How light, how loose

One of the two dogwoods in the front yard.

Life is short, and the days pass quickly, especially in winter, when we wake up and come home in darkness. My perennials have been stricken by the frost; they appear to have been caught totally off-guard, their leaves curling up with blackened edges. A carpet of red dogwood leaves fills up half of the front yard. I am loath to rake them.

A family of finches is trying to nest in our wall-mounted mailbox. I hear them landing on the metal lid in the morning and catch them poking their heads in the side. They’ve amassed a small collection of building supplies in the mailbox: tiny twigs, bits of green moss, skeins of grass. I’m curious to see how far they can get with this project, what with the daily disruptions from the mailman.

Regular fires in the living room, surrounded by our books and antsy German shepherds, keep the spirits bright. We are getting a new front door installed the week after Thanksgiving, and I remember it eagerly every morning as I curse the hated storm door. But we are lucky, to have warmth and share words with one another.
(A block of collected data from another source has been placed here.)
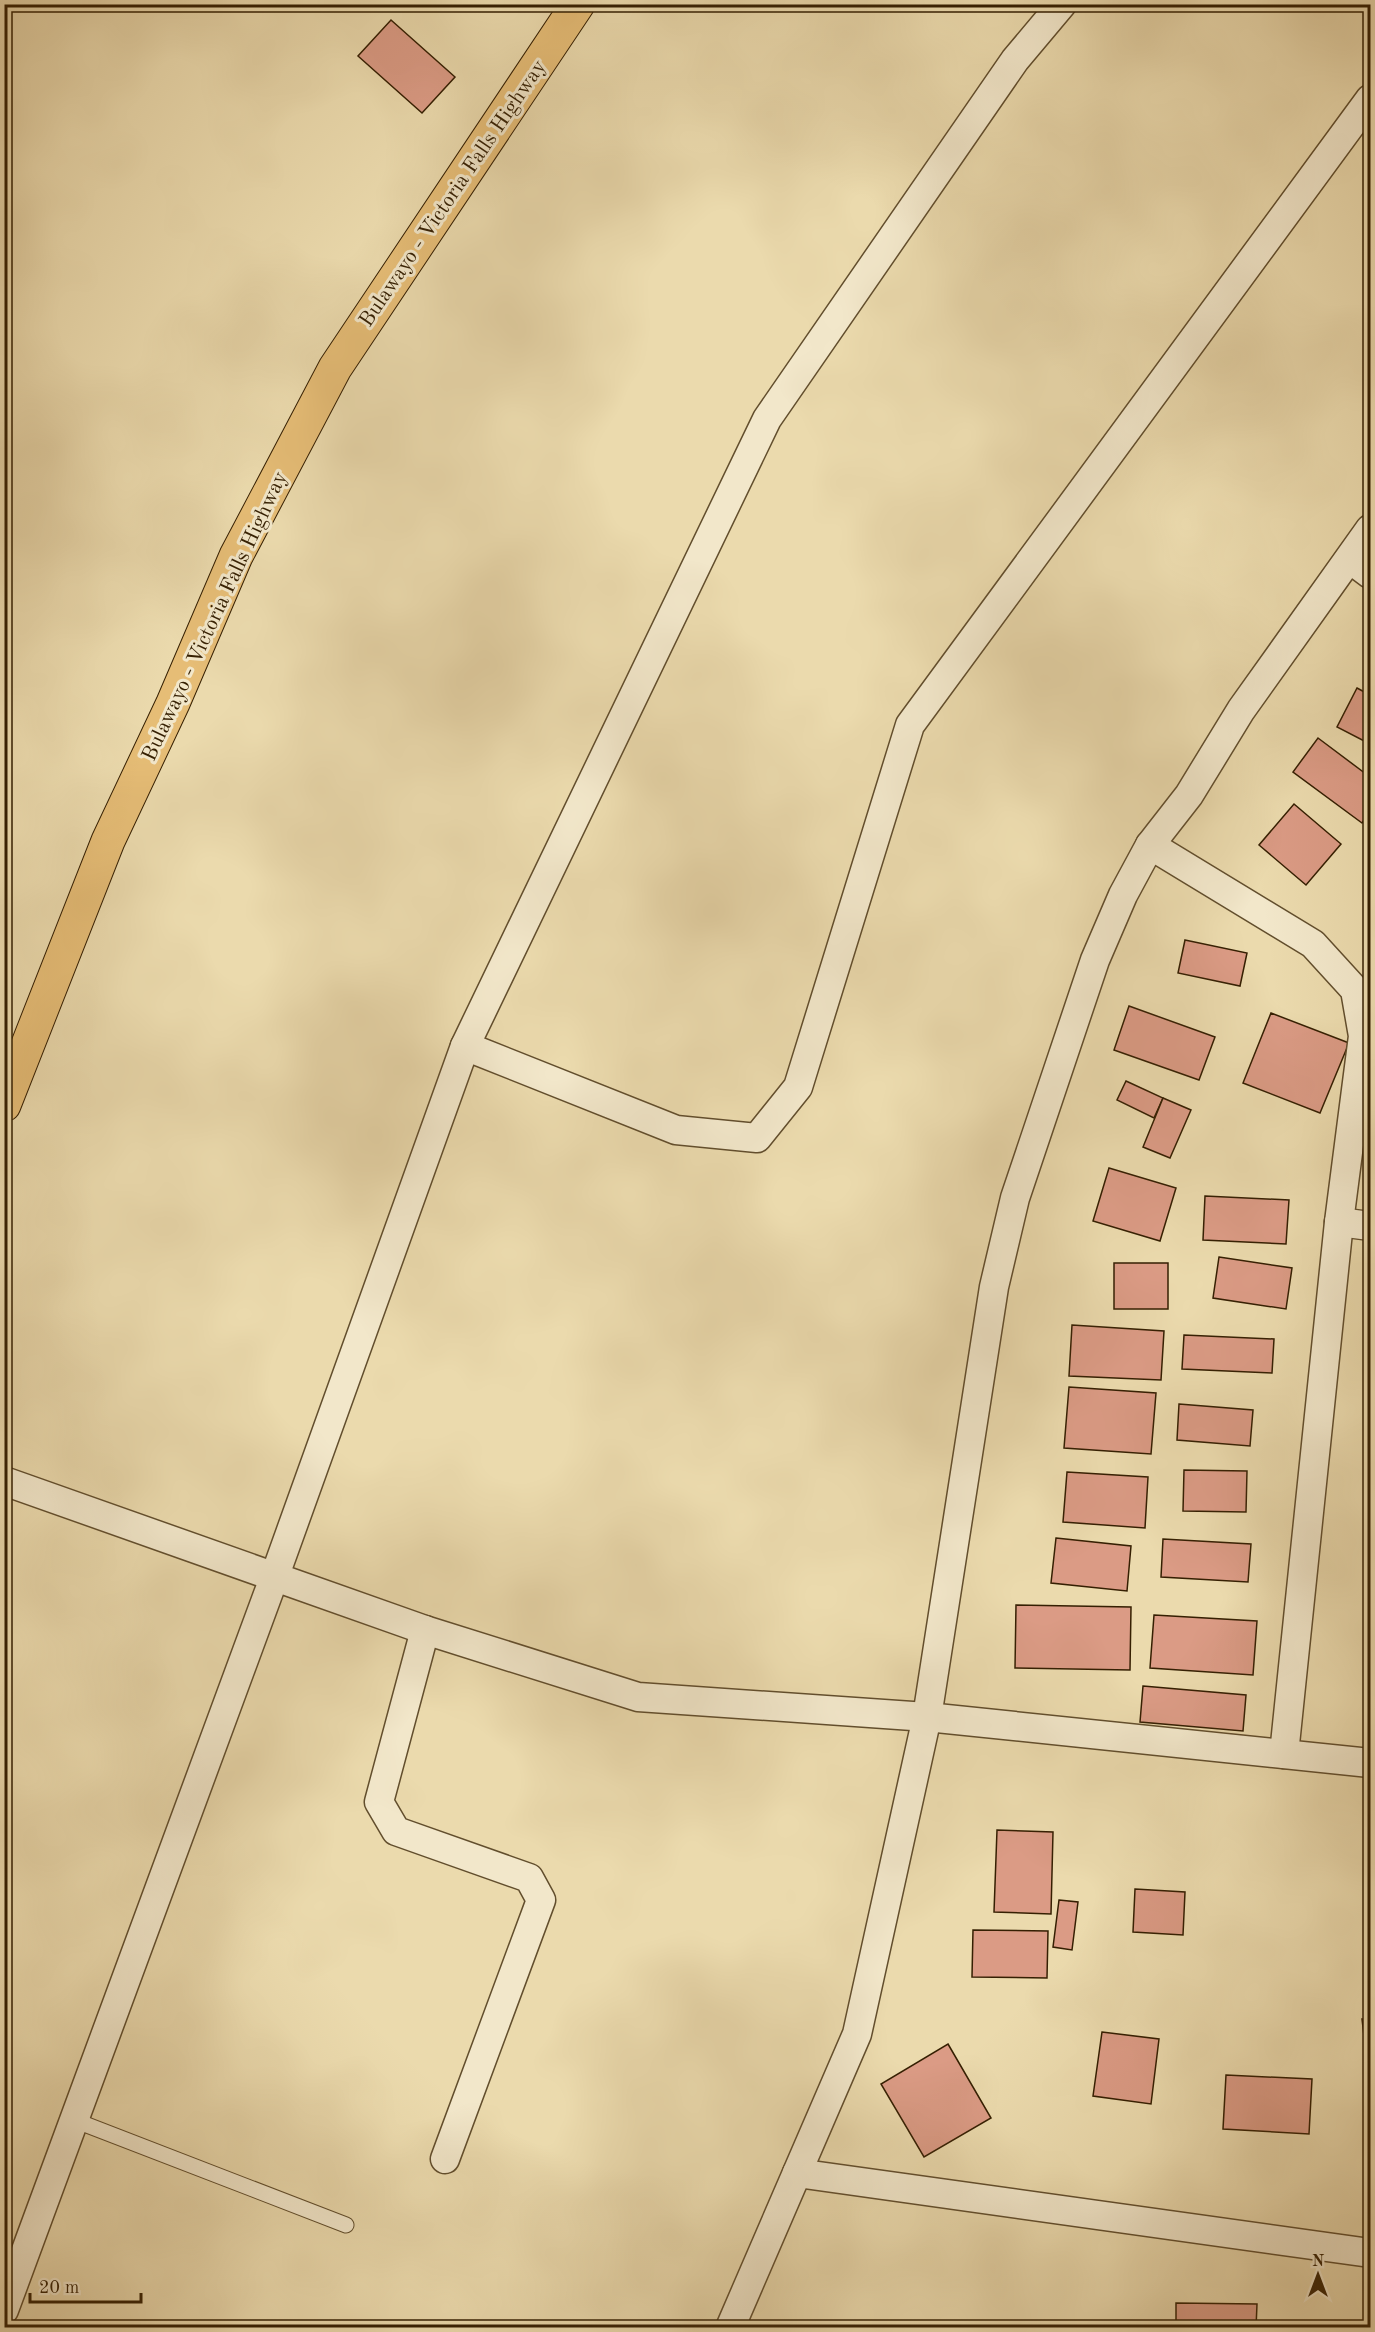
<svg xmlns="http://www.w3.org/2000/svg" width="1375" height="2332" font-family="'Old Standard TT',serif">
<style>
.building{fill:#db9b85;stroke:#351f02;stroke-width:1.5}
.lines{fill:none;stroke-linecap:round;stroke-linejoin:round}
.lane-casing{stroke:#624e2d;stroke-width:17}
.street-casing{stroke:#624e2d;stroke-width:31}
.highway-casing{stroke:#351f02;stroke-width:35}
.lane{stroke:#f2e7ca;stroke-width:15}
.street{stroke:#f2e7ca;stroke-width:28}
.highway{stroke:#e6bd76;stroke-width:33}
.labels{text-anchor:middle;stroke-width:6;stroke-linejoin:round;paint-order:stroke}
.street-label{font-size:21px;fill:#351f02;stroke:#f2e7ca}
</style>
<rect width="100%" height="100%" fill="#ebdaad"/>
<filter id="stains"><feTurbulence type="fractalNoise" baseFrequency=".00333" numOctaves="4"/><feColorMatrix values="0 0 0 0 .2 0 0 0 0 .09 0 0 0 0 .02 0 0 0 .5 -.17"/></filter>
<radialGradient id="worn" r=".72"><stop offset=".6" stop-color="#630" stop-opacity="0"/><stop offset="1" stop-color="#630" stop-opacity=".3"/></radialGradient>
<g class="building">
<path d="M391,20l64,57 -33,36 -64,-57z"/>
<path d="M1357,688l13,7v49l-33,-17z"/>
<path d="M1318,738l52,39v34l-8,12 -69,-51z"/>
<path d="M1294,804l47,40 -35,41 -47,-40z"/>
<path d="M1185,940l62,13 -7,33 -62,-13z"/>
<path d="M1129,1006l86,31 -16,43 -85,-30z"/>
<path d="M1271,1013l78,30 -29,70 -77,-30z"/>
<path d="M1126,1081l37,17 -9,20 -37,-18z"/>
<path d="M1163,1098l28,12 -21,48 -27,-11z"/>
<path d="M1109,1168l67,20 -16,53 -67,-20z"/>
<path d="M1205,1196l84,4 -3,44 -83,-4z"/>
<path d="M1219,1257l73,11 -6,41 -73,-11z"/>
<rect x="1114" y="1263" width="54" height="46"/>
<path d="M1072,1325l92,6 -3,49 -92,-4z"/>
<path d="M1184,1335l90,4 -2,34 -90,-4z"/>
<path d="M1069,1387l87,6 -5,61 -87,-6z"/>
<path d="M1179,1404l74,6 -3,36 -73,-6z"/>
<path d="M1184,1470l63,1 -1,41 -63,-1z"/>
<path d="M1067,1472l81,5 -3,51 -82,-6z"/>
<path d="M1056,1538l75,8 -4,45 -76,-8z"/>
<path d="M1163,1539l88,5 -3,38 -87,-5z"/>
<path d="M1016,1605l115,2 -1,63 -115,-2z"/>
<path d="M1154,1615l103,6 -4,54 -103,-7z"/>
<path d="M1143,1686l103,9 -3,36 -103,-9z"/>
<path d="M997,1830l56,2 -2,82 -57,-2z"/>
<path d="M1135,1889l50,3 -2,43 -50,-3z"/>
<path d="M1059,1900l19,2 -6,48 -19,-3z"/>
<path d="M1367,1915h3v54h-2z"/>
<path d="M973,1930l75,1 -1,47 -75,-1z"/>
<path d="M1362,2019h8v16l-6,1z"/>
<path d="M1102,2032l57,7 -8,65 -58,-8z"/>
<path d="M948,2044l43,74 -67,39 -43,-73z"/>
<path d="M1226,2075l86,4 -3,55 -86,-5z"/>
<path d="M1176,2303l81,1 -1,24h-80z"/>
</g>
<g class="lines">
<g class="lane-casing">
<path id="lane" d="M74,2120l272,105"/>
</g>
<g class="street-casing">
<g id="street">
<path d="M1350,559l20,15"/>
<path d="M1150,845l163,99 42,46 8,46 -24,186 -55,532"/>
<path d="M465,1046l211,84 81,8 41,-51 112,-362 460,-626"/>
<path d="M1339,1222l31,4"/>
<path d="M4,1481l421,149 213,67 289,20 443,46"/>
<path d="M425,1630l-46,172 17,29 133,47 12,22 -96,259"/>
<path d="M797,2173l573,80"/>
<path d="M4,2310l270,-732 191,-532 302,-627 248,-359 47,-56"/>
<path d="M730,2328l127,-294 70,-317 67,-430 21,-89 80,-238 28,-65 27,-50 39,-50 52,-85 129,-181"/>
</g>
</g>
<g class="highway-casing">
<path id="highway" d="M4,1105l104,-264 65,-138 63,-147 99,-188 243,-364"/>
</g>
<use href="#lane" class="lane"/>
<use href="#street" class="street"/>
<use href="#highway" class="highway"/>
</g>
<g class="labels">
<g class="street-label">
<text transform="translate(452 193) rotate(-56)" y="7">Bulawayo - Victoria Falls Highway</text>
<text transform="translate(214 616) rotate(-65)" y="7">Bulawayo - Victoria Falls Highway</text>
</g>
</g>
<rect width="1375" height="2332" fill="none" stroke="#ebdaad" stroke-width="24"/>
<rect x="6" y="6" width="1363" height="2320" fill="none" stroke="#351f02" stroke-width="3"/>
<rect x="12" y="12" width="1351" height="2308" fill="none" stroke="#351f02" stroke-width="1.5"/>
<g transform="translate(1318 2275)" stroke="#f2e7ca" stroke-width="4.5" paint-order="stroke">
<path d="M0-4.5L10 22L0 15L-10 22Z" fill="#351f02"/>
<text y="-9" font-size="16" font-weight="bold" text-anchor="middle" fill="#351f02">N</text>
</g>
<path d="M30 2293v9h111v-9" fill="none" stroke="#351f02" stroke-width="3"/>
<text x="39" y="2293" font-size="18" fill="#351f02" stroke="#f2e7ca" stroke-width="4.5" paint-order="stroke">20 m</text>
<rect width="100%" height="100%" filter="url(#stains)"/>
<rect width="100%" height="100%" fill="url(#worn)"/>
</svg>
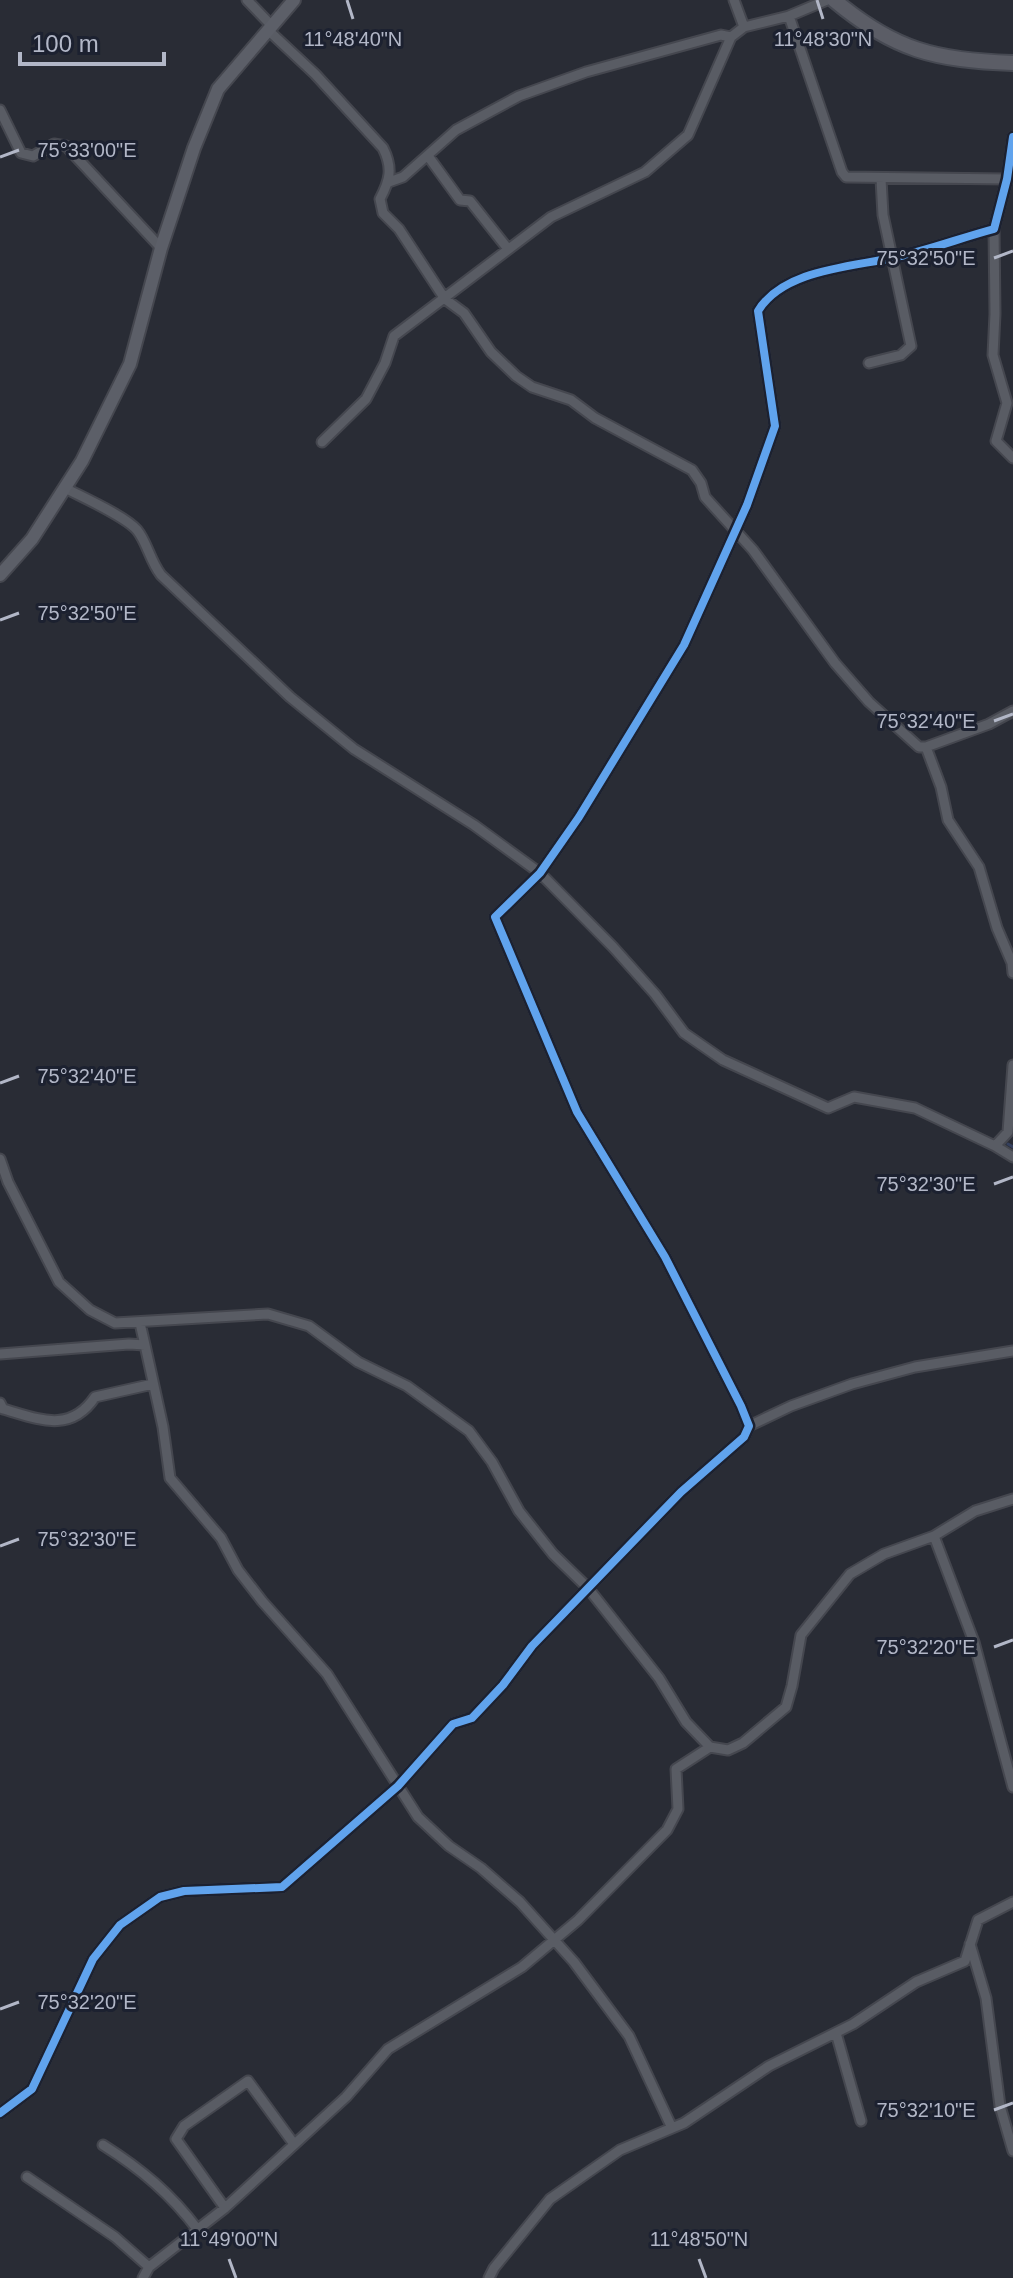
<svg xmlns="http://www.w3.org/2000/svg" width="1013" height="2278" viewBox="0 0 1013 2278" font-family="Arial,sans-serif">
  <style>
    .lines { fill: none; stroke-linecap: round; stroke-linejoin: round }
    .stream { stroke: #35405e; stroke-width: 3 }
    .minor-casing { stroke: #45474f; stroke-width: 13 }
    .secondary-casing { stroke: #45474f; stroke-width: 16 }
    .primary-casing { stroke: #464952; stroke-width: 18 }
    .minor { stroke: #595c64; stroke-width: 9 }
    .secondary { stroke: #5c5f68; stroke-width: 12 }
    .primary { stroke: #5b5d66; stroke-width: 14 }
    .cycleway-casing { stroke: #1c2130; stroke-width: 13 }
    .cycleway { stroke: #60a3ed; stroke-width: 8 }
    .ticks { fill: none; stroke: #b2b7c7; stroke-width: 3 }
    .ticks-label { font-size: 20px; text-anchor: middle; fill: #b2b7c7; stroke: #1c2130; stroke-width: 6; stroke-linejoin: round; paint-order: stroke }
  </style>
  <rect width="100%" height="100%" fill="#292c35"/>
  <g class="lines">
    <!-- stream -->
    <path class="stream" d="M1008,1144L1013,1147"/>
    <defs>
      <path id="minor" d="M247,0L271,25
        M734,0L744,27
        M789,16L842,172L846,177L1007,179
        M268,30L315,74L383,148C393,168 390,180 380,199L383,213L399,229L445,299L464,313L491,352L516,376L532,387L571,400L595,418L692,470L701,483L705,497L753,550L835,663L869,702L919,747H926L941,787L948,820L979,867L997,928L1012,963L1013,973
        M0,110L21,153L33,156L54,144L66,146L161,248
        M428,156L460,200L470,201L508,249
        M389,182L403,177L456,130L519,96L586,72L721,35L731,37
        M994,229L995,314L993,355L1007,403L996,441L1013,458
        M869,363L901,355L911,346L883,215L881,179
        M322,442L366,399L385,363L394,336L551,217L645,172L688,135L731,37L744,27L789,16L827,0
        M65,488C82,497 125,516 137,530C147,542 150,561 161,575L290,697L354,749L474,825L540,873L613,947L655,994L684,1033L723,1060L828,1108L854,1097L915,1108L995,1146
        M926,747L989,724L1013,711
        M1013,1065L1008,1132L995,1146L1013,1157
        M0,1159L8,1182L59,1282L90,1310L115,1323L268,1314L309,1326L358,1362L407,1386L469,1431L492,1462L519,1511L553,1554L588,1588L659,1678L686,1722L710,1747L728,1750L743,1743L786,1707L792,1686L801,1635L850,1574L884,1554L934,1536L975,1511L1013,1499
        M140,1323L145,1345
        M0,1354L129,1344L145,1345L163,1427L170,1478L221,1538L238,1570L262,1601L327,1674L418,1817L449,1846L481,1868L520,1902L574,1962L629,2036L672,2128
        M0,1403L3,1409C38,1419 70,1434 95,1397L153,1384
        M749,1426L791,1406L852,1384L915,1367L1013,1351
        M934,1536L974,1642L1013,1787
        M970,1944L986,1998L1000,2106L1013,2151
        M836,2033L861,2121
        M0,2113L32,2089L93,1959L120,1925L160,1897L184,1891L282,1887L398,1786L453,1724L472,1718L503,1685L532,1646L681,1492L744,1437L749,1426L741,1406L665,1257L577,1112L495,917L540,873L579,817L684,645L747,505L775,426L758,311C783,270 850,267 892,258C927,251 960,238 994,229L1007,179L1013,137
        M103,2145C141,2169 171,2194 198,2230
        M27,2177L115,2237L149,2267
        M225,2208L176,2139L184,2126L248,2081L294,2144
        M143,2278L149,2267L225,2208L346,2097L388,2049L522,1967L578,1920L667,1830L678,1809L676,1769L710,1747
        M489,2278L494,2268L550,2199L620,2150L684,2123L769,2066L853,2024L916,1982L965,1961L978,1920L1013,1902"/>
      <path id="secondary" d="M0,575L32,539L82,461L130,364L161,248L194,148L218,89L294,0"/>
      <path id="primary" d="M834,0C895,51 935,60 1013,63"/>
    </defs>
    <!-- minor casing -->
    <use href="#minor" class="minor-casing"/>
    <!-- secondary casing -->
    <use href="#secondary" class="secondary-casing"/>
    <!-- primary casing -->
    <use href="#primary" class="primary-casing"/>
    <!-- minor -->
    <use href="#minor" class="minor"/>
    <!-- secondary -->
    <use href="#secondary" class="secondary"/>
    <!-- primary -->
    <use href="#primary" class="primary"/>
    <defs>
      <path id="cycleway" d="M0,2113L32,2089L93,1959L120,1925L160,1897L184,1891L282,1887L398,1786L453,1724L472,1718L503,1685L532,1646L681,1492L744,1437L749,1426L741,1406L665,1257L577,1112L495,917L540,873L579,817L684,645L747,505L775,426L758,311C783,270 850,267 892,258C927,251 960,238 994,229L1007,179L1013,137"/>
    </defs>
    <!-- cycleway casing -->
    <use href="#cycleway" class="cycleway-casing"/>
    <!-- cycleway -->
    <use href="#cycleway" class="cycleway"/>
  </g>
  <!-- ticks -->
  <path class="ticks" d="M347,0L353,19M817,0L823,19M0,157L19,150M994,258L1013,251M0,620L19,613M994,721L1013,714M0,1083L19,1076M994,1184L1013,1177M0,1546L19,1539M994,1647L1013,1640M0,2009L19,2002M994,2110L1013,2103M229,2259L236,2278M699,2259L706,2278"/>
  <g class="ticks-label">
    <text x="353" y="46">11°48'40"N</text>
    <text x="823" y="46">11°48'30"N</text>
    <text x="87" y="157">75°33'00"E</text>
    <text x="926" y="265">75°32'50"E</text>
    <text x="87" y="620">75°32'50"E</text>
    <text x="926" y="728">75°32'40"E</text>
    <text x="87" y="1083">75°32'40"E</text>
    <text x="926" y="1191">75°32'30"E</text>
    <text x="87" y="1546">75°32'30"E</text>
    <text x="926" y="1654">75°32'20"E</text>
    <text x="87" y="2009">75°32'20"E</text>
    <text x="926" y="2117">75°32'10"E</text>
    <text x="229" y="2246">11°49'00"N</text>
    <text x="699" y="2246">11°48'50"N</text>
  </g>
  <!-- scale -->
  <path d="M20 52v12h144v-12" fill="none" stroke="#b2b7c7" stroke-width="4"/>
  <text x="32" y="52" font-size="24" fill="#b2b7c7" stroke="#1c2130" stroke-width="6" paint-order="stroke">100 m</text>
</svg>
“My favorite part is connecting the ideas. The best connections are the ones that draw attention to their own frailty so that at first you think: what a poor lecture this is—the ideas go all over the place and then later you think: but still, what a terrifically perilous activity it is . . . How light, how loose, how unprepared and unpreparable is the web of connections between any thought and any thought.” — Anne Carson, “Uncle Falling,” Float

Thoughtful conversation does not happen easily. I admire and envy people who can speak fluidly, in full sentences with fleshed-out ideas. I speak haltingly. I hedge. I go back on what I previously established; I come out with an opinion too quickly. But this quote from Carson makes me feel a little better. If even Anne Carson feels that the web of connections between thoughts is unprepared and unpreparable, then maybe I’m not so alone.

Still, I’d like to be more intentional. I’d like to use better words.

I did not appreciate Sebald in Austerlitz, but I appreciate him now, greatly, in The Rings of Saturn. It is dreamy and rich and full of life.